Jedoch zeichnen On-Chain-Metriken ein optimistischeres Bild. Das Puell-Multiple, das die täglichen Miner-Einnahmen gegen den Jahresdurchschnitt abbildet, ist auf 0,86 gefallen und hat damit die Discountzone erreicht, die historisch größeren Rallys vorausgeht [3]. Auf diesem Niveau signalisiert die Kennzahl eine Unterbewertung und deutet darauf hin, dass der "Markt Bitcoin unter seinem fairen Wert bewertet", so der CryptoQuant-Analyst Gaah [3].
Das letzte Mal, dass dieser Indikator solch niedrige Werte erreichte, war im April 2025, als Bitcoin in der Nähe von 75.000 Dollar gehandelt wurde, gefolgt von einer 50-prozentigen Rallye zum vorherigen Allzeithoch von 112.000 Dollar im Mai [3].

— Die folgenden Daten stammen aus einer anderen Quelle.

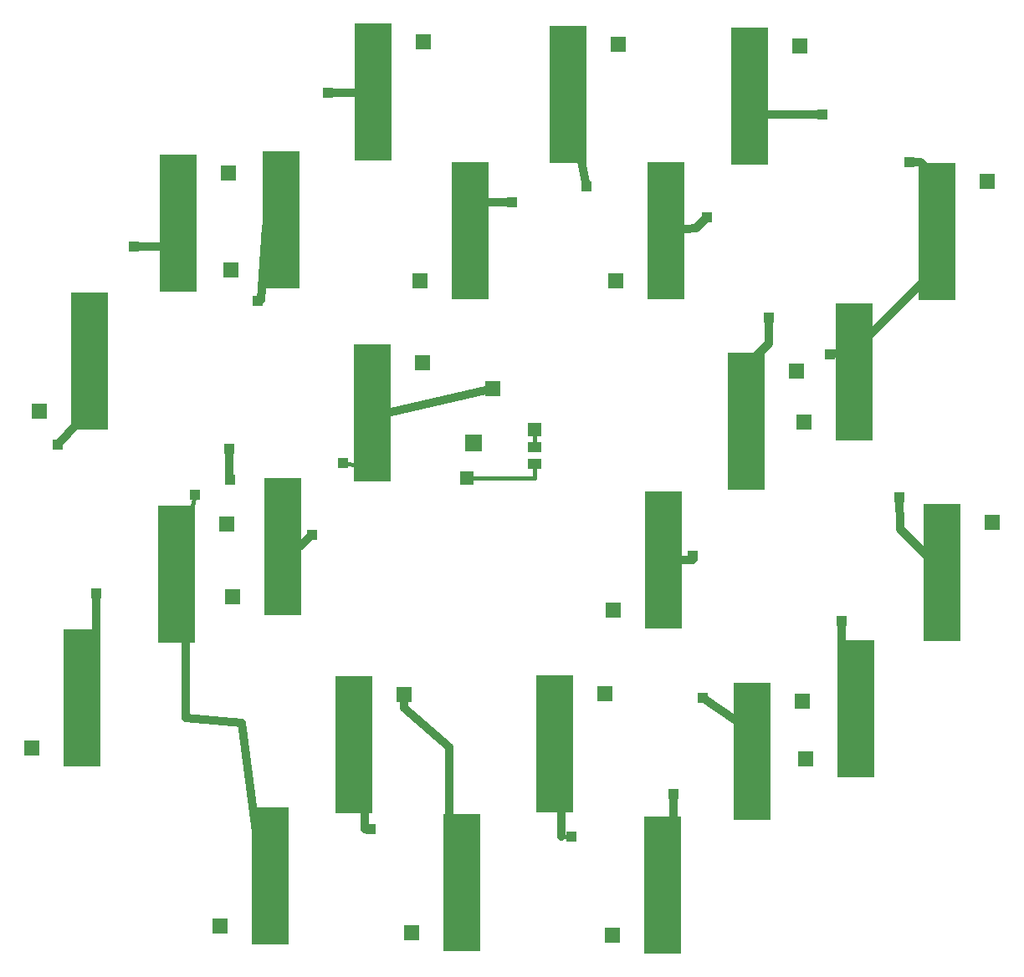
<source format=gtl>
G75*
%MOIN*%
%OFA0B0*%
%FSLAX25Y25*%
%IPPOS*%
%LPD*%
%AMOC8*
5,1,8,0,0,1.08239X$1,22.5*
%
%ADD10R,0.15000X0.55000*%
%ADD11R,0.06000X0.06000*%
%ADD12R,0.05709X0.03937*%
%ADD13R,0.06600X0.06600*%
%ADD14C,0.01600*%
%ADD15R,0.05315X0.05315*%
%ADD16C,0.03200*%
%ADD17R,0.03962X0.03962*%
%ADD18R,0.05906X0.05906*%
D10*
X0152562Y0088433D03*
X0185662Y0140733D03*
X0228662Y0085733D03*
X0265662Y0141033D03*
X0308662Y0084933D03*
X0344362Y0138233D03*
X0385862Y0155233D03*
X0419962Y0209533D03*
X0341962Y0269733D03*
X0384962Y0289533D03*
X0418162Y0345533D03*
X0343562Y0399633D03*
X0310062Y0345733D03*
X0271062Y0400233D03*
X0232162Y0345833D03*
X0193362Y0401133D03*
X0156862Y0350233D03*
X0115862Y0348733D03*
X0080362Y0293933D03*
X0157262Y0219733D03*
X0114962Y0208933D03*
X0077462Y0159533D03*
X0193162Y0273033D03*
X0309062Y0214333D03*
D11*
X0132562Y0068433D03*
X0208662Y0065733D03*
X0288662Y0064933D03*
X0365862Y0135233D03*
X0364362Y0158233D03*
X0289062Y0194333D03*
X0285662Y0161033D03*
X0205662Y0160733D03*
X0137262Y0199733D03*
X0134962Y0228933D03*
X0060362Y0273933D03*
X0136862Y0330233D03*
X0135862Y0368733D03*
X0212162Y0325833D03*
X0213162Y0293033D03*
X0290062Y0325733D03*
X0361962Y0289733D03*
X0364962Y0269533D03*
X0439962Y0229533D03*
X0438162Y0365533D03*
X0363562Y0419633D03*
X0291062Y0420233D03*
X0213362Y0421133D03*
X0057462Y0139533D03*
D12*
X0257737Y0252941D03*
X0257737Y0259398D03*
D13*
X0233562Y0261233D03*
D14*
X0230762Y0247033D02*
X0257854Y0247025D01*
X0257737Y0252941D01*
X0257737Y0259398D02*
X0257862Y0266633D01*
X0193562Y0271933D02*
X0193162Y0273033D01*
X0192162Y0251633D01*
X0181462Y0253133D01*
X0164162Y0219733D02*
X0157262Y0219733D01*
X0136262Y0246333D02*
X0135962Y0246333D01*
X0122562Y0240533D02*
X0114962Y0208933D01*
X0114862Y0208833D01*
X0118762Y0208833D01*
X0083162Y0156433D02*
X0077462Y0159533D01*
X0149362Y0085533D02*
X0152562Y0088433D01*
X0190162Y0107033D02*
X0192362Y0107033D01*
X0228662Y0085733D02*
X0223762Y0071833D01*
X0268262Y0104233D02*
X0272362Y0104233D01*
X0268262Y0133033D02*
X0264062Y0133033D01*
X0265662Y0141033D01*
X0308662Y0084933D02*
X0313062Y0085833D01*
X0344362Y0138233D02*
X0346262Y0146333D01*
X0380362Y0152733D02*
X0386162Y0152733D01*
X0385862Y0155233D01*
X0421762Y0206833D02*
X0421762Y0208533D01*
X0420862Y0207733D02*
X0421762Y0206833D01*
X0420862Y0207733D02*
X0419962Y0209533D01*
X0403462Y0226833D02*
X0403462Y0227933D01*
X0384962Y0289533D02*
X0386262Y0298533D01*
X0386262Y0299133D01*
X0418562Y0331433D02*
X0418378Y0331702D01*
X0418378Y0345533D01*
X0418162Y0345533D01*
X0418378Y0345533D02*
X0418378Y0368126D01*
X0416277Y0368126D01*
X0414762Y0369533D01*
X0414462Y0337433D02*
X0418378Y0331702D01*
X0339462Y0274333D02*
X0341962Y0269733D01*
X0339462Y0274333D02*
X0339462Y0289133D01*
X0320862Y0216233D02*
X0320862Y0214533D01*
X0190162Y0140133D02*
X0185662Y0140133D01*
X0185662Y0140733D01*
X0075662Y0269233D02*
X0074762Y0268933D01*
X0074762Y0289633D01*
X0077762Y0289633D01*
X0080362Y0293933D01*
X0113262Y0339633D02*
X0115862Y0348733D01*
X0150862Y0347533D02*
X0155362Y0347533D01*
X0156862Y0350233D01*
X0190762Y0400933D02*
X0193362Y0401133D01*
X0239162Y0357033D02*
X0232162Y0345833D01*
D15*
X0257862Y0266633D03*
X0230762Y0247033D03*
D16*
X0241162Y0282933D02*
X0193562Y0271933D01*
X0168962Y0224533D02*
X0164162Y0219733D01*
X0135962Y0246333D02*
X0135962Y0258733D01*
X0118762Y0208833D02*
X0118762Y0151433D01*
X0140962Y0149633D01*
X0149362Y0085533D01*
X0190162Y0107033D02*
X0190162Y0140133D01*
X0205662Y0155333D02*
X0205662Y0160733D01*
X0205662Y0155333D02*
X0223762Y0139833D01*
X0223762Y0071833D01*
X0268262Y0104233D02*
X0268262Y0133033D01*
X0313162Y0121233D02*
X0313062Y0085833D01*
X0346262Y0146333D02*
X0346262Y0147733D01*
X0338362Y0150033D01*
X0324862Y0159633D01*
X0380362Y0152733D02*
X0380162Y0190033D01*
X0403462Y0226833D02*
X0421762Y0208533D01*
X0403462Y0227933D02*
X0403162Y0239533D01*
X0386262Y0298533D02*
X0377462Y0296833D01*
X0375262Y0296633D01*
X0386262Y0299133D02*
X0418562Y0331433D01*
X0416277Y0368126D02*
X0411370Y0373033D01*
X0407162Y0373033D01*
X0372462Y0392133D02*
X0343162Y0392133D01*
X0326462Y0351233D02*
X0321962Y0346733D01*
X0310062Y0345733D01*
X0278362Y0363433D02*
X0271062Y0400233D01*
X0248662Y0357033D02*
X0239162Y0357033D01*
X0190762Y0400933D02*
X0175462Y0400933D01*
X0150862Y0347533D02*
X0148762Y0318033D01*
X0147362Y0317733D01*
X0113262Y0339633D02*
X0098062Y0339633D01*
X0075662Y0269233D02*
X0067662Y0260433D01*
X0083162Y0201133D02*
X0083162Y0156433D01*
X0309062Y0214333D02*
X0320862Y0214533D01*
X0339462Y0289133D02*
X0351162Y0300833D01*
X0351162Y0311133D01*
D17*
X0351162Y0311133D03*
X0375262Y0296633D03*
X0326462Y0351233D03*
X0278362Y0363433D03*
X0248662Y0357033D03*
X0175462Y0400933D03*
X0147362Y0317733D03*
X0098062Y0339633D03*
X0067662Y0260433D03*
X0122562Y0240533D03*
X0136262Y0246333D03*
X0135962Y0258733D03*
X0168962Y0224533D03*
X0181462Y0253133D03*
X0083162Y0201133D03*
X0192362Y0107033D03*
X0272362Y0104233D03*
X0313162Y0121233D03*
X0324862Y0159633D03*
X0380162Y0190033D03*
X0403162Y0239533D03*
X0320862Y0216233D03*
X0407162Y0373033D03*
X0372462Y0392133D03*
D18*
X0241162Y0282933D03*
M02*

</source>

Liquiditätsniveaus und Potenzial für einen Short-Squeeze
Händler beobachten genau die Liquiditätszonen um 88.000 bis 89.000 Dollar, wo sich erhebliche Short-Positionen konzentrieren. Die Handelsressource TheKingfisher vermerkte, dass "es viele Short-Liquidationen für BTC an der Binance um 88.253,90 Dollar gibt, was bedeutet, dass der Preis zu diesem Niveau hochgezogen werden könnte" [2].
Der Krypto-Investor Ted Pillows identifizierte 89.000 Dollar als das kritische Rückeroberungsniveau und erklärte: "Wenn BTC das Niveau von 89.000 Dollar zurückerobert, wird zuerst die Aufwärtsliquidität abgeschöpft. Wenn Bitcoin das Niveau von 85.000 Dollar verliert, wird die Abwärtsliquidität abgeschöpft, bevor es zu einer Erholung kommt" [2].
MicroStrategy-Bedenken verstärken institutionellen Druck
Über technische Faktoren hinaus sieht sich Bitcoin mit potenziellen Gegenwindern aufgrund von Unsicherheiten rund um MicroStrategy (MSTR) konfrontiert, eines der größten unternehmensweiten Bitcoin-Halter. Die MSCI überprüft, ob Unternehmen ausgeschlossen werden sollen, deren digitale Vermögenswerte die Mehrheit ihrer Bilanzen ausmachen, wobei eine Entscheidung bis zum 15. Januar 2026 erwartet wird [1].
Der CryptoQuant-Autor GugaOnChain warnte, dass "wenn MSTR aus Indizes wie MSCI ausgeschlossen wird, automatische Verkäufe seiner Anteile durch passive Fonds in Milliardenhöhe ausgelöst würden" [1]. JPMorgan äußerte ähnliche Bedenken und vermerkte, dass passive Fonds, die MSCI-Benchmarks abbilden, zu Aktienkäufen in Milliardenhöhe gezwungen werden könnten [1].
Einige Analysten haben JPMorgan vorgeworfen, eine "MSTR-Hetzkampagne" zu führen, um Anleger zu seinen eigenen Bitcoin-fokussierten Hebel-Investmentprodukten zu zwingen [1]. MicroStrategy erwiderte, dass selbst wenn Bitcoin auf seine durchschnittlichen Anschaffungskosten von etwa 74.000 Dollar fällt, die Gesellschaft eine 5,9-fache Vermögensdeckung relativ zu ihrer Wandelanleihe aufrechterhalten würde [1].
Potenzielle Erholungsziele
Trotz der kurzfristigen Unsicherheit deuten mehrere Indikatoren darauf hin, dass Bitcoin eine lokale Bodenbildung vollzieht. Der MVRV Z-Score ist auf ein Zwei-Jahres-Tief von 1,13 gefallen und nähert sich damit Niveaus, die historisch das Ende großer Rückgänge markierten [3]. Ein Bull-Flag-Muster könnte, wenn bestätigt, Bitcoin zu einem Messziel von 96.800 Dollar treiben, was einem Gewinn von 10,6 % gegenüber dem aktuellen Niveau entspricht [3].
Jedoch warnte der erfahrene Trader Peter Brandt, dass Bitcoins jüngste Erholung ein "Dead-Cat-Bounce" sein könnte, bevor ein weiterer Abwärtsschub folgt [3], während einige Analysten warnen, dass eine endgültige Leverage-Liquidation unter 80.000 Dollar weiterhin möglich ist [3].
Quellen
KI-gestützter Inhalt
Dieser Artikel wurde mit KI-Unterstützung erstellt. Alle Fakten stammen aus verifizierten Nachrichtenquellen.